Eu já havia limpado todo o estábulo das ovelhas. No verão, elas passavam o dia inteiro no pasto, mas naquela época do ano, com o frio cruel que tomava conta de tudo, elas passavam a maior parte do tempo dentro do estábulo, conseguindo deixar o lugar ainda mais fedido do que costumava ser. Quando terminei de lavar o chão áspero e abastecer os bebedouros e comedouros, minhas mãos estavam dormentes por conta da temperatura da água. Saí da construção de madeira e fui para o pasto, com Abby, o cão pastor, seguindo-me sem precisar ser chamado. O cão me ajudou a agrupar o rebanho e fazê-lo entrar no estábulo, mas uma ovelha afastou-se do grupo, indo na direção de um riacho parcialmente congelado.
— Traz a ovelha, Abby. Vamos lá, traga a ovelha para dentro — apontei na direção dela, mas o cão apenas latiu e correu na direção oposta, para a casa. — Inferno —
grunhi. — Isso daqui é um inferno cheio de bichos teimosos e mulas de duas patas.Marchei até a ovelha fujona e tentei espantá-la para dentro do estábulo, mas o animal corria de um lado para o outro no pasto, ignorando o estábulo. Não demorou muito para que as outras ovelhas decidissem sair e correr pelo gramado, balindo como se estivessem em uma festa. Assobiei alto, chamando Abby, mas o cão havia definitivamente me abandonado.

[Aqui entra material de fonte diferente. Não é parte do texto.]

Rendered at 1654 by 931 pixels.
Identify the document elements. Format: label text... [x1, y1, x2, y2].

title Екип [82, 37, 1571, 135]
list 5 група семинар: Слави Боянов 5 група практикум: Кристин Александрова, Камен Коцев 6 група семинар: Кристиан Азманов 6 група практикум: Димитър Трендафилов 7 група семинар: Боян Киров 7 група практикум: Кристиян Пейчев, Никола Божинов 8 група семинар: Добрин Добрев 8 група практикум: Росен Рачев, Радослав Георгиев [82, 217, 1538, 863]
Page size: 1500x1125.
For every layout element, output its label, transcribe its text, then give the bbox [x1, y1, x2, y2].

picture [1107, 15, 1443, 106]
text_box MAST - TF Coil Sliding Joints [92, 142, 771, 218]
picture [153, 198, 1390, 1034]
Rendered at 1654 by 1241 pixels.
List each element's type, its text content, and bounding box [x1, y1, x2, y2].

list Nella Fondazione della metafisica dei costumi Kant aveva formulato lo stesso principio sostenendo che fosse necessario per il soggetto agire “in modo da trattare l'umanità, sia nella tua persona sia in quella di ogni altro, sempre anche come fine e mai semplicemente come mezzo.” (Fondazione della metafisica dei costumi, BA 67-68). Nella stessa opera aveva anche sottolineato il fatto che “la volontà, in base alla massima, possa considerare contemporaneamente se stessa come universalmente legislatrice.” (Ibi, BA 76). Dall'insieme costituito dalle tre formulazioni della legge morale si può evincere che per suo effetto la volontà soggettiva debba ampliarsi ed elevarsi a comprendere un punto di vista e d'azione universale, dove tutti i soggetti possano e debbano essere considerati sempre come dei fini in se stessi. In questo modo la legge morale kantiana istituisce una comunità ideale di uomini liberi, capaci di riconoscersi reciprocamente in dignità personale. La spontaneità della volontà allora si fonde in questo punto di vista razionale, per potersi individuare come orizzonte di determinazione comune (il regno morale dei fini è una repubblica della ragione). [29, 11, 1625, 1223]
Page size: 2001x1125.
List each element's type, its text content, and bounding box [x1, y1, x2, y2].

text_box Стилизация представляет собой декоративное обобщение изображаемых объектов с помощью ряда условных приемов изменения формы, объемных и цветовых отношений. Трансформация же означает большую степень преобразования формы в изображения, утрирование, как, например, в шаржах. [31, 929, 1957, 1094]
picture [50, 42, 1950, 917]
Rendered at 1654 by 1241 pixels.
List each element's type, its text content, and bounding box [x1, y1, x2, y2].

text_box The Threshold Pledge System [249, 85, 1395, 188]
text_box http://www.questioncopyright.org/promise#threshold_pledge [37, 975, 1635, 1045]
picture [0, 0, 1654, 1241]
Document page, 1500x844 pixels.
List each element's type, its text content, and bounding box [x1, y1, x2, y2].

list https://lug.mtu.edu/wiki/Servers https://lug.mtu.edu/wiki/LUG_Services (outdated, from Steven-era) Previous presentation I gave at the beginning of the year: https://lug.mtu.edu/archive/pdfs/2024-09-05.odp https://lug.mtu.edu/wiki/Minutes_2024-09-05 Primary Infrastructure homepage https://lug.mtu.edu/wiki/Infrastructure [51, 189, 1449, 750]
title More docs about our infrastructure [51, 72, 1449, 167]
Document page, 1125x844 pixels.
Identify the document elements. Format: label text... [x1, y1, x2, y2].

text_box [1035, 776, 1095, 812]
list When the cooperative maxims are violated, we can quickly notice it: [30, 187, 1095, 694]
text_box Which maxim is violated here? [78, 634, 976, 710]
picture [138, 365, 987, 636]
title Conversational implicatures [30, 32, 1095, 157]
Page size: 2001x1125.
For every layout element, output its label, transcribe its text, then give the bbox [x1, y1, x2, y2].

Durante dez minutos, tentei agrupar as ovelhas e mandá-las de volta para o lugar de onde nunca deviam ter saído. Após os dez minutos de puro fracasso, não sentia mais nenhum frio, pois todo o meu corpo queimava de raiva e de ofegancia por ficar correndo igual uma idiota. Comecei a gritar e dar empurrões nelas, tentando fazê-las irem para o estábulo à força, até que uma acertou um coice na minha perna, derrubando-me no chão. Fiquei como uma bola, agarrada à perna machucada e desejando que aquelas bolas de lã explodissem.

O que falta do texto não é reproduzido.